Schriftelijke opdracht
Neem de gegevens van de regel met "collection date: 1905-03-20" tot en met de regel met "order: Scytosiphonales" opnieuw over en vervang daarin "elevation (m)" door "altitude (m)". Laat al het andere ongewijzigd.

Uittreksels uit gegevens

+ + + + +

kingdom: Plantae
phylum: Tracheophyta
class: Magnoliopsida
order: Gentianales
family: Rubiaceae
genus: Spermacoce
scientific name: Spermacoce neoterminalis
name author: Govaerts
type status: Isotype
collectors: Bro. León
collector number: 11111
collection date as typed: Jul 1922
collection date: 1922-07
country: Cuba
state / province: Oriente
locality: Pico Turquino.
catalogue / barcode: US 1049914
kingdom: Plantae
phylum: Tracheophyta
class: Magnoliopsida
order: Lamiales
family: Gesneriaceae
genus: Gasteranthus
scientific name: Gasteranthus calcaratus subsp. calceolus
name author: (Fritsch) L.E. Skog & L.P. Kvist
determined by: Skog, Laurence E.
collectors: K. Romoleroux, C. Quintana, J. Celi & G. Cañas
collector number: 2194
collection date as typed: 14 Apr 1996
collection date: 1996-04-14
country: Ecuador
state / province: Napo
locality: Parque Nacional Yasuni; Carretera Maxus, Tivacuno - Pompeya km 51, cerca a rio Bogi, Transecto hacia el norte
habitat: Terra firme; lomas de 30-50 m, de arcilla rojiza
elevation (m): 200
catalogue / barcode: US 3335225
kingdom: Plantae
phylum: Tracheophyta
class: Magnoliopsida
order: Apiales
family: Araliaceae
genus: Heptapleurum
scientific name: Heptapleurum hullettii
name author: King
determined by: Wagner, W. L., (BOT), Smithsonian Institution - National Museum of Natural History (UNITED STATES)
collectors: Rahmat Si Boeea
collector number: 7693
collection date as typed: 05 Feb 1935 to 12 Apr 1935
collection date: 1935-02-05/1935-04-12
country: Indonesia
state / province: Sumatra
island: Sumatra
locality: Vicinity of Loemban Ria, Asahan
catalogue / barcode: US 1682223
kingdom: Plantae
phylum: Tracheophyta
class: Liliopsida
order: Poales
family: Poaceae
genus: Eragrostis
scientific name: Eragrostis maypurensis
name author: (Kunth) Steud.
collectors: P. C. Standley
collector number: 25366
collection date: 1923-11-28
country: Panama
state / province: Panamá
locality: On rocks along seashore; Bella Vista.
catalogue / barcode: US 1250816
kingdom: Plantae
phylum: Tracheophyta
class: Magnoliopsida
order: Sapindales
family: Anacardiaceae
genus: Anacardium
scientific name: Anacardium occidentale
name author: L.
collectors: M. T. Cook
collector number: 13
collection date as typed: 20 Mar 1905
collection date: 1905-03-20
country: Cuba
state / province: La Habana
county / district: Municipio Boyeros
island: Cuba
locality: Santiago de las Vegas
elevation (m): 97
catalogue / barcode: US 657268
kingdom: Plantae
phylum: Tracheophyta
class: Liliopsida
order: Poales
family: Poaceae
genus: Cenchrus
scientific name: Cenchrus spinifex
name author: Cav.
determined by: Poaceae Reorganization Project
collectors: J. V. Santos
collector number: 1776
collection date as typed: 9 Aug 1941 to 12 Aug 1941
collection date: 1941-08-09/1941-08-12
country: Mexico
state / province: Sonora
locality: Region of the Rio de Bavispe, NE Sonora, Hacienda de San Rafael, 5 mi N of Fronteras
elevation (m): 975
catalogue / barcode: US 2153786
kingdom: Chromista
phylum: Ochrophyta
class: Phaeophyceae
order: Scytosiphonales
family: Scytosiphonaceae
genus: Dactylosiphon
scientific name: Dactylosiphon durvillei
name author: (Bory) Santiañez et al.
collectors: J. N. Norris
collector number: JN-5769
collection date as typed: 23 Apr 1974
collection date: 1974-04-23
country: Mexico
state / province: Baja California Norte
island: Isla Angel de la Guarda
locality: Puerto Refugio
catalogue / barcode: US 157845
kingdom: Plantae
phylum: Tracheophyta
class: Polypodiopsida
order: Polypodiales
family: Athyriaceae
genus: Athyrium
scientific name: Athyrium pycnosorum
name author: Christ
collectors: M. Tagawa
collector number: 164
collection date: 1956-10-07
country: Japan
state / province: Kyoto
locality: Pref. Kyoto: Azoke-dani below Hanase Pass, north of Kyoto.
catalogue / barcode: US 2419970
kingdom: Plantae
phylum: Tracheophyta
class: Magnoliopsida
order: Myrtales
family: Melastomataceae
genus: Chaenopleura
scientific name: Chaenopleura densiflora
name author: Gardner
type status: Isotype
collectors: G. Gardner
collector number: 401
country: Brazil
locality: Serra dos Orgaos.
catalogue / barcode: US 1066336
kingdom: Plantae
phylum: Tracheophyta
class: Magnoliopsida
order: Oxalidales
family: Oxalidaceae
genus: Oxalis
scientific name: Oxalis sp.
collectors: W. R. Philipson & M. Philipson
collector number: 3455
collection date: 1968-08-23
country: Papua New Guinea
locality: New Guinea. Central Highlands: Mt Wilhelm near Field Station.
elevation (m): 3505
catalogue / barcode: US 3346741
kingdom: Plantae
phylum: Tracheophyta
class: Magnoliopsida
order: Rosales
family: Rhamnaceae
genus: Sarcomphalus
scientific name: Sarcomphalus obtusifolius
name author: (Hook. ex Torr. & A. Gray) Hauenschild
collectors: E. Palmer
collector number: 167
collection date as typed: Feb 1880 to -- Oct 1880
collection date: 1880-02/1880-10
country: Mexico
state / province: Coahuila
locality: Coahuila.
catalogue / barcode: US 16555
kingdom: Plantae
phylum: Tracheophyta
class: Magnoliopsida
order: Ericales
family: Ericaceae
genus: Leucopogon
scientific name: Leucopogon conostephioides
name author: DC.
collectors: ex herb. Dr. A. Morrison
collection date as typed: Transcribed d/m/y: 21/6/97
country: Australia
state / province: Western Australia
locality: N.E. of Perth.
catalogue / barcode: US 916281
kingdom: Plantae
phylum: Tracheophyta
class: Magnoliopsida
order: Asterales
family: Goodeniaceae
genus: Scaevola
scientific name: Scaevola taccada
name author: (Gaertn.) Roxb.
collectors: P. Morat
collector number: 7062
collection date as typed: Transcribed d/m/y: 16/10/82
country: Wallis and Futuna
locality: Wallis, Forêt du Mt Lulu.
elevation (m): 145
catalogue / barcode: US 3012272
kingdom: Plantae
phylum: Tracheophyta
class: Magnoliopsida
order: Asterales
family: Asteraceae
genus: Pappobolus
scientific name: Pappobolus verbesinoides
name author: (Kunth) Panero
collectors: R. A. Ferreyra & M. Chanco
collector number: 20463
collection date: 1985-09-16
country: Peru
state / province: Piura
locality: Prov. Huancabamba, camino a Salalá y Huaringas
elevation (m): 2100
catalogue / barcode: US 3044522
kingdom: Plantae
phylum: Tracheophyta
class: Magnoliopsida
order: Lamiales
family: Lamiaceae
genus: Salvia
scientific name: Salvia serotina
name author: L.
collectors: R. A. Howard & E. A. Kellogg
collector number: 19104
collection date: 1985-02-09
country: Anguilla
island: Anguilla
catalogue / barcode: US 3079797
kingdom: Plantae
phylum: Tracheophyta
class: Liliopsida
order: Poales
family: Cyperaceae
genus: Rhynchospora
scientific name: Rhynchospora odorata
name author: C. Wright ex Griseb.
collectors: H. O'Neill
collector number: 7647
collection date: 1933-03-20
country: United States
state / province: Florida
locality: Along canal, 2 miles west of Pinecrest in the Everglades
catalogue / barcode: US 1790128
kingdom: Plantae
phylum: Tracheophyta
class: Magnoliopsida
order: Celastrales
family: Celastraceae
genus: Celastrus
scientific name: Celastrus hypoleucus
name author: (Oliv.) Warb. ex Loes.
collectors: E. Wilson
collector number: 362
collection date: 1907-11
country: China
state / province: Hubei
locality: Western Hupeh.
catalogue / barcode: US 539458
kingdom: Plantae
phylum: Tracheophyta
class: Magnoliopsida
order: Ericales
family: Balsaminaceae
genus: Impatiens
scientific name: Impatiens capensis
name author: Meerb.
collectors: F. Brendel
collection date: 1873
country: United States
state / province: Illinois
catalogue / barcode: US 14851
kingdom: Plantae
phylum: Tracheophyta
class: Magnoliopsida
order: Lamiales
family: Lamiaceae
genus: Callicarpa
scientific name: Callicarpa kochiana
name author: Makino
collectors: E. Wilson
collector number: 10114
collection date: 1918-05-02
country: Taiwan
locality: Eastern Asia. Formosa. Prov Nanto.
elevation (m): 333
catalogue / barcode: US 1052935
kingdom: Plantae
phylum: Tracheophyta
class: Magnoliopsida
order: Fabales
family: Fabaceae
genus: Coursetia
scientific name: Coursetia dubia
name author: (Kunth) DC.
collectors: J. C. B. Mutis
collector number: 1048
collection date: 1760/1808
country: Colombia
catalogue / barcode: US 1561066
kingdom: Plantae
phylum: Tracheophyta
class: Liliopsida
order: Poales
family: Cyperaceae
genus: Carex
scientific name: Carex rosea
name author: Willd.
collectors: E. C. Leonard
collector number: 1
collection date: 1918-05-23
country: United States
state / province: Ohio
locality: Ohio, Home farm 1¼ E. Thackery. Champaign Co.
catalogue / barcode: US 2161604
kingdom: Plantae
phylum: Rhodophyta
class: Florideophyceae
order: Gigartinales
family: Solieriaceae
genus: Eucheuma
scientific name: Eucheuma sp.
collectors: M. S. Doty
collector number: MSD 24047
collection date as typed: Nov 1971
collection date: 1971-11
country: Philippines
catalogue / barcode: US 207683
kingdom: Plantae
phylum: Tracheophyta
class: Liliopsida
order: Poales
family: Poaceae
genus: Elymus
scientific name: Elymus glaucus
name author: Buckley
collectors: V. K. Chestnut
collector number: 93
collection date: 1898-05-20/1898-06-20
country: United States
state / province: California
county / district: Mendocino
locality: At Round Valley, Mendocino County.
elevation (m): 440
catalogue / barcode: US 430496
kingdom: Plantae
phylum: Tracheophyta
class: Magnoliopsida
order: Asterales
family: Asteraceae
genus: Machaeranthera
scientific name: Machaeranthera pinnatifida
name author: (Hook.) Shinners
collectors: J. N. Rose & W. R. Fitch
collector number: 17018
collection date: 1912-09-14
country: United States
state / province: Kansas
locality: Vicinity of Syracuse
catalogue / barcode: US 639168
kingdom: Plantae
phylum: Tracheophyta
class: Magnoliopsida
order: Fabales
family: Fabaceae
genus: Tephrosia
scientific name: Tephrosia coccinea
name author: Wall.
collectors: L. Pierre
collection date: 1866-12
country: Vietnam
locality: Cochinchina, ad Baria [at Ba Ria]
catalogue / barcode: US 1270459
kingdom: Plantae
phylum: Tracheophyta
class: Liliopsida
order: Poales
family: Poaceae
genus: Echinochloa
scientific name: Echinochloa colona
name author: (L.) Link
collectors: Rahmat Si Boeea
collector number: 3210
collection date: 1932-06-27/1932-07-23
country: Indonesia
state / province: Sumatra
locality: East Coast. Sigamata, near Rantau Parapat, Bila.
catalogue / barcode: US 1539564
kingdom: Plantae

+ + + + +

Antwoord op opdracht
collection date: 1905-03-20
country: Cuba
state / province: La Habana
county / district: Municipio Boyeros
island: Cuba
locality: Santiago de las Vegas
altitude (m): 97
catalogue / barcode: US 657268
kingdom: Plantae
phylum: Tracheophyta
class: Liliopsida
order: Poales
family: Poaceae
genus: Cenchrus
scientific name: Cenchrus spinifex
name author: Cav.
determined by: Poaceae Reorganization Project
collectors: J. V. Santos
collector number: 1776
collection date as typed: 9 Aug 1941 to 12 Aug 1941
collection date: 1941-08-09/1941-08-12
country: Mexico
state / province: Sonora
locality: Region of the Rio de Bavispe, NE Sonora, Hacienda de San Rafael, 5 mi N of Fronteras
altitude (m): 975
catalogue / barcode: US 2153786
kingdom: Chromista
phylum: Ochrophyta
class: Phaeophyceae
order: Scytosiphonales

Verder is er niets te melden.